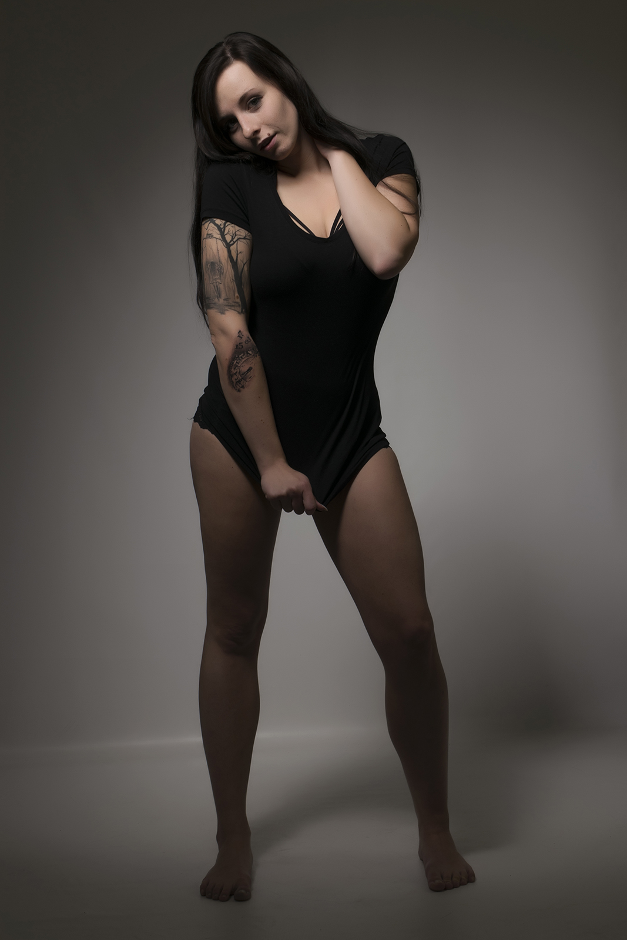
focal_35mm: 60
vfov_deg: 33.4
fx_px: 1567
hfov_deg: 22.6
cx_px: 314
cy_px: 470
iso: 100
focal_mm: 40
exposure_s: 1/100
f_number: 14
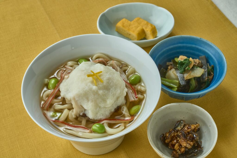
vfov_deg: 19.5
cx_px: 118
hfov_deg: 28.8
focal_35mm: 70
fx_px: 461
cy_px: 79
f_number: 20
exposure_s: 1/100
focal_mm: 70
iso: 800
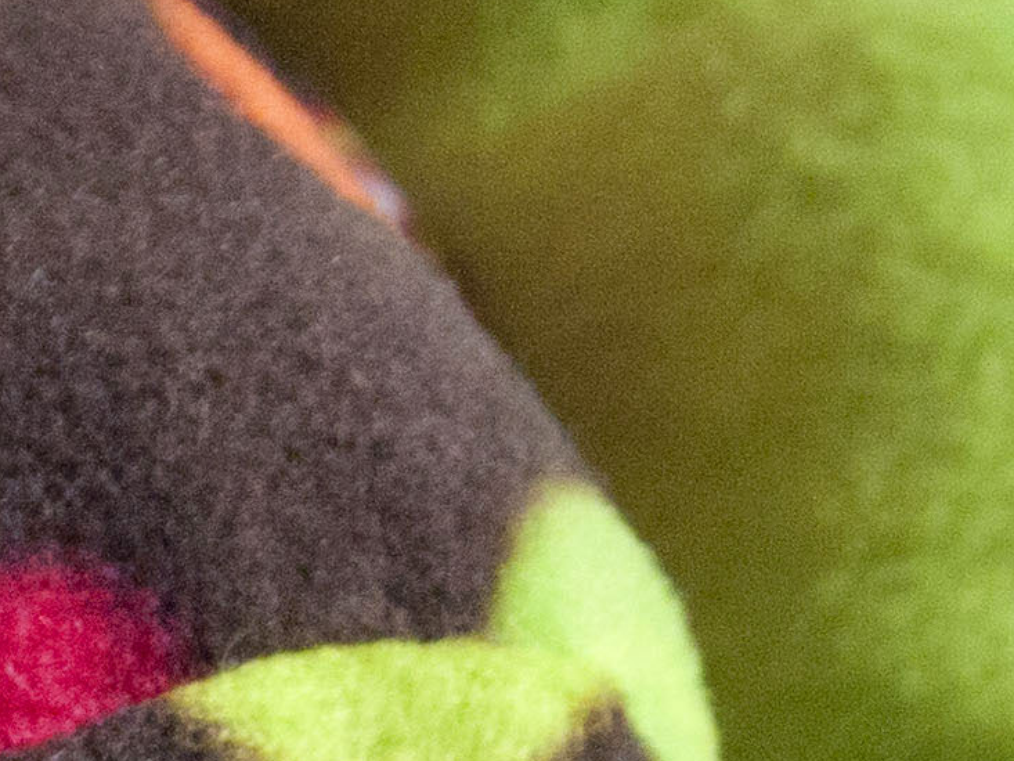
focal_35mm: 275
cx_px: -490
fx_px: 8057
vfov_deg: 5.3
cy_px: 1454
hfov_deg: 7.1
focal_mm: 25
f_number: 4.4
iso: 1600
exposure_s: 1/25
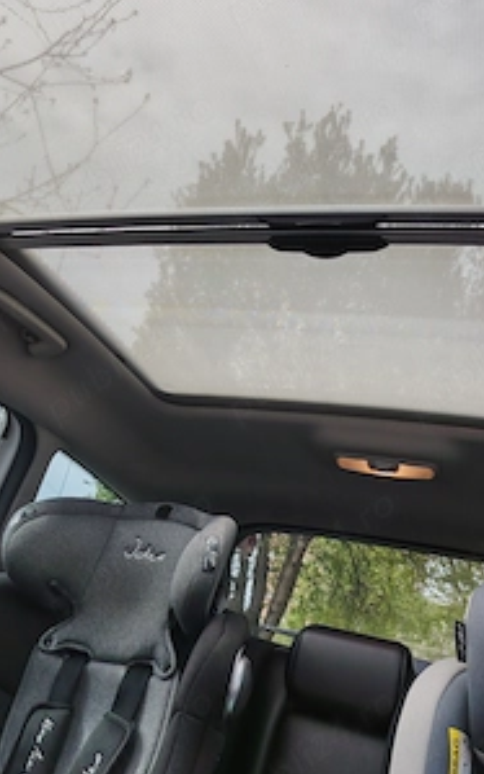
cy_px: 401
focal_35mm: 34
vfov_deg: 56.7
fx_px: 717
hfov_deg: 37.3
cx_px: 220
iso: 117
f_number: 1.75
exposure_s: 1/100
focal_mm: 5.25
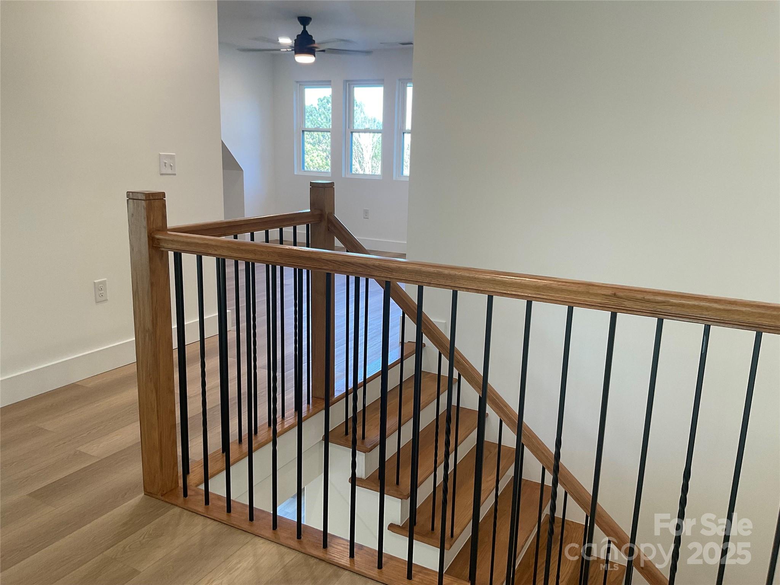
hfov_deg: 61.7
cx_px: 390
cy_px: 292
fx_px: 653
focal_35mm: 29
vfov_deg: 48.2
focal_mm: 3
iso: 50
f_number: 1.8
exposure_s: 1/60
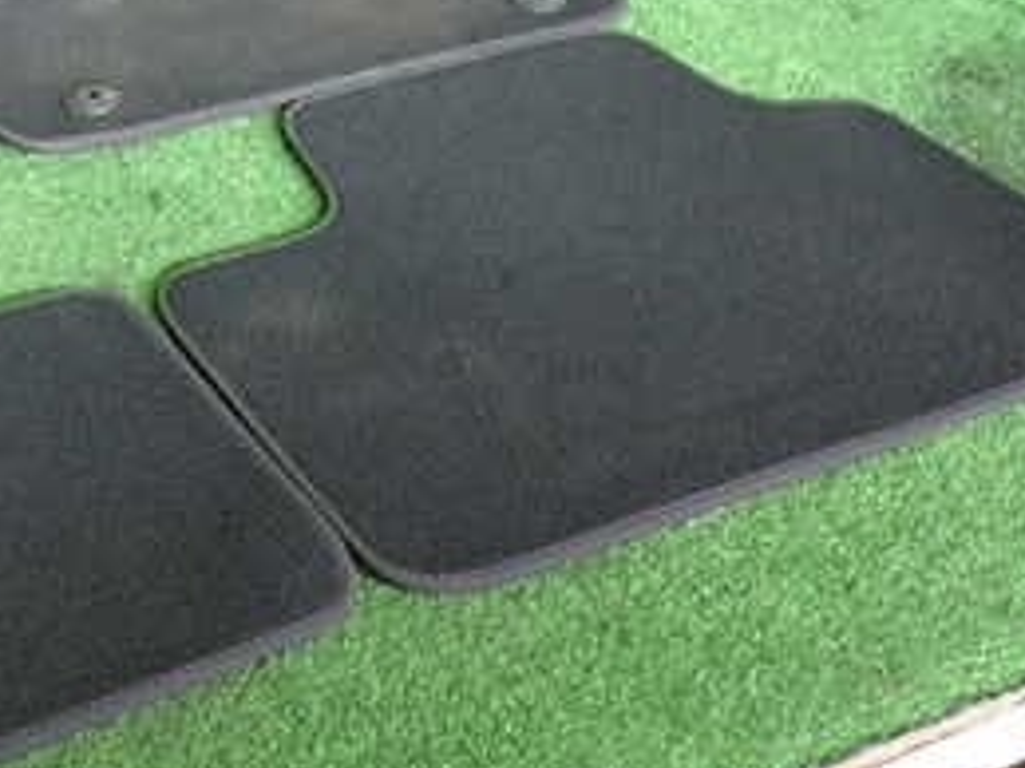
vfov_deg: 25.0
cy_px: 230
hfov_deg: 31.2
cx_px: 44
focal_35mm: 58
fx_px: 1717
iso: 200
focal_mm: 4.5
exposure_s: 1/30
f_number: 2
_ _ _ _ _ _ _
Your copy should hold only the lines above from the one containing "f_number: 14" through the one containing "exposure_s: 1/25", exactly as written and free of pictures.

» Output
f_number: 14
vfov_deg: 19.5
cx_px: 118
hfov_deg: 28.8
focal_35mm: 70
fx_px: 461
cy_px: 79
f_number: 20
exposure_s: 1/100
focal_mm: 70
iso: 800
focal_35mm: 275
cx_px: -490
fx_px: 8057
vfov_deg: 5.3
cy_px: 1454
hfov_deg: 7.1
focal_mm: 25
f_number: 4.4
iso: 1600
exposure_s: 1/25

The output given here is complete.